PASSAGE FOR REVIEW
The reason we do this is because it allows us to use different network structures for different purpose, i.e., the model’s network structure for training can be quite different from the structure for inference.
However the cost of this flexibility is that we’d have to define the network structure twice even though in most scenarios the model’s network structure is the same for both training and inference.
Fortunately we’ve considered this and provide a unified calling interface in Dandelion. For the network structures defined before, they can be re-written by the unified calling interface as follows
def call(self, x, work_mode='train'):
self.work_mode = work_mode
x = self.dropout0(x, p=self.noise[0], rescale=False)
x = self.embedding(x) # (B, T, D)
x = self.dropout1(x, p=self.noise[1], rescale=True)
x = x.dimshuffle((1, 0, 2)) # (B, T, D) -> (T, B, D)
x_f = self.lstm0(x, None, None, None)
x_b = self.lstm1(x, None, None, None, backward=True)
x = tensor.concatenate([x_f, x_b], axis=2)
x = pool_1d(x, ws=2, ignore_border=True, mode='average_exc_pad', axis=0)
x = self.dropout2(x, p=self.noise[2], rescale=True)
x_f = self.lstm2(x, None, None, None)
x_b = self.lstm3(x, None, None, None, backward=True)
x = tensor.concatenate([x_f, x_b], axis=2)
x = self.dropout3(x, p=self.noise[3], rescale=True)
x_f = self.lstm4(x, None, None, None, only_return_final=True)
x_b = self.lstm5(x, None, None, None, only_return_final=True, backward=True)
x = tensor.concatenate([x_f, x_b], axis=1)
x = self.dropout4(x, p=self.noise[4], rescale=True)
y = sigmoid(self.dense(x))
return y
As we can see from the code above, now we do not call the sub-module’s forward()
or predict()
interface anymore. By setting the work_mode
parameter, Dandelion will automatically call the sub-module’s forward()
or predict()
interface accordingly. Now we only need define the network structure for once, and use it for both training and inference.
Model Compiling
Theano requires compiling the computation graph before using it. The model compiling is actually more relevant to Theano than to Dandelion.
print(' compiling train func')
X = tensor.imatrix('X')
Y = tensor.fmatrix('Y')
output_score = model.forward(X)
B = Y.shape[0]
B = tensor.cast(B, 'float32')
loss = tensor.sqrt(tensor.sum((output_score - Y)**2)) / B * 100
Y_out_positive = tensor.zeros_like(output_score)
Y_out_positive = tensor.switch(output_score>0.5, Y, Y_out_positive)
acc_positive = tensor.sum(Y_out_positive) / tensor.sum(Y)
Y_out_negative = tensor.zeros_like(output_score)
Y_out_negative = tensor.switch(output_score<=0.5, 1.0 - Y, Y_out_negative)
acc_negative = tensor.sum(Y_out_negative) / tensor.sum(1.0- Y)
params = model.collect_params()
updates = adadelta(loss, params)
updates.update(model.collect_self_updates())

JOB ITEM A
Answer these questions about the Dandelion passage:
(i) What drawback of defining separate network structures for training and inference does it name?
(ii) Which parameter makes Dandelion call a sub-module's forward() or predict() interface?
(iii) What does Theano require before a computation graph can be used?

RECORDS FOR THIS TASK
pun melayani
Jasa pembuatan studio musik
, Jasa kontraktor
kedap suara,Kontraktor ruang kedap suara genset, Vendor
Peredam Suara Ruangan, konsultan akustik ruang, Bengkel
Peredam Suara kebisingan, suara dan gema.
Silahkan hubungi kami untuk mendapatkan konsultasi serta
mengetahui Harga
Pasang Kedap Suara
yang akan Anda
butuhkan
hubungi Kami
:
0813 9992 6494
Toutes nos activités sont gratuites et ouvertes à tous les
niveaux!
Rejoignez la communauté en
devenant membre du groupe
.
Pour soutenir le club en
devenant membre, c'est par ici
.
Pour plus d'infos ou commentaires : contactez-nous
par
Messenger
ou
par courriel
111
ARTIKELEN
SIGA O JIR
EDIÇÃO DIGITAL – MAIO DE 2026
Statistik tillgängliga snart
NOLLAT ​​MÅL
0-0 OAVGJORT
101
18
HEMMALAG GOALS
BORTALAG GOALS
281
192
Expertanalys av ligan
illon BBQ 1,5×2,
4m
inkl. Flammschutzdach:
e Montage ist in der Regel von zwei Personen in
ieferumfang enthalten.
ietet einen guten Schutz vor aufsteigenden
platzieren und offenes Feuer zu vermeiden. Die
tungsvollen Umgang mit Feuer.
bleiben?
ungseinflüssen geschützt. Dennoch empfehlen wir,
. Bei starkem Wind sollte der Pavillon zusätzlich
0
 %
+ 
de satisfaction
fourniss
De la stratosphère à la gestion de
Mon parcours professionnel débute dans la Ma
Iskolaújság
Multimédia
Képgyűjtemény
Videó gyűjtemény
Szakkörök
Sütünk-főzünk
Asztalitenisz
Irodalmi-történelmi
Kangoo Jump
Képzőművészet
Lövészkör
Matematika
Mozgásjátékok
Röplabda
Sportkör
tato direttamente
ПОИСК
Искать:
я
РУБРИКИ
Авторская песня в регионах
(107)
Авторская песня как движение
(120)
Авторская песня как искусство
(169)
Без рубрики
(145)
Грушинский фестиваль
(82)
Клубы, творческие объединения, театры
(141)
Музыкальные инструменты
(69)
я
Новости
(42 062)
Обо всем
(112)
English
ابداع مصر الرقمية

JOB ITEM B
Retype the entries exactly, starting with the first line and going on through the line containing "Авторская песня в регионах".

SOLUTION A
(i) The network structure has to be defined twice, even though in most scenarios it is the same for training and inference.
(ii) work_mode
(iii) Compiling the computation graph.

SOLUTION B
pun melayani
Jasa pembuatan studio musik
, Jasa kontraktor
kedap suara,Kontraktor ruang kedap suara genset, Vendor
Peredam Suara Ruangan, konsultan akustik ruang, Bengkel
Peredam Suara kebisingan, suara dan gema.
Silahkan hubungi kami untuk mendapatkan konsultasi serta
mengetahui Harga
Pasang Kedap Suara
yang akan Anda
butuhkan
hubungi Kami
:
0813 9992 6494
Toutes nos activités sont gratuites et ouvertes à tous les
niveaux!
Rejoignez la communauté en
devenant membre du groupe
.
Pour soutenir le club en
devenant membre, c'est par ici
.
Pour plus d'infos ou commentaires : contactez-nous
par
Messenger
ou
par courriel
111
ARTIKELEN
SIGA O JIR
EDIÇÃO DIGITAL – MAIO DE 2026
Statistik tillgängliga snart
NOLLAT ​​MÅL
0-0 OAVGJORT
101
18
HEMMALAG GOALS
BORTALAG GOALS
281
192
Expertanalys av ligan
illon BBQ 1,5×2,
4m
inkl. Flammschutzdach:
e Montage ist in der Regel von zwei Personen in
ieferumfang enthalten.
ietet einen guten Schutz vor aufsteigenden
platzieren und offenes Feuer zu vermeiden. Die
tungsvollen Umgang mit Feuer.
bleiben?
ungseinflüssen geschützt. Dennoch empfehlen wir,
. Bei starkem Wind sollte der Pavillon zusätzlich
0
 %
+ 
de satisfaction
fourniss
De la stratosphère à la gestion de
Mon parcours professionnel débute dans la Ma
Iskolaújság
Multimédia
Képgyűjtemény
Videó gyűjtemény
Szakkörök
Sütünk-főzünk
Asztalitenisz
Irodalmi-történelmi
Kangoo Jump
Képzőművészet
Lövészkör
Matematika
Mozgásjátékok
Röplabda
Sportkör
tato direttamente
ПОИСК
Искать:
я
РУБРИКИ
Авторская песня в регионах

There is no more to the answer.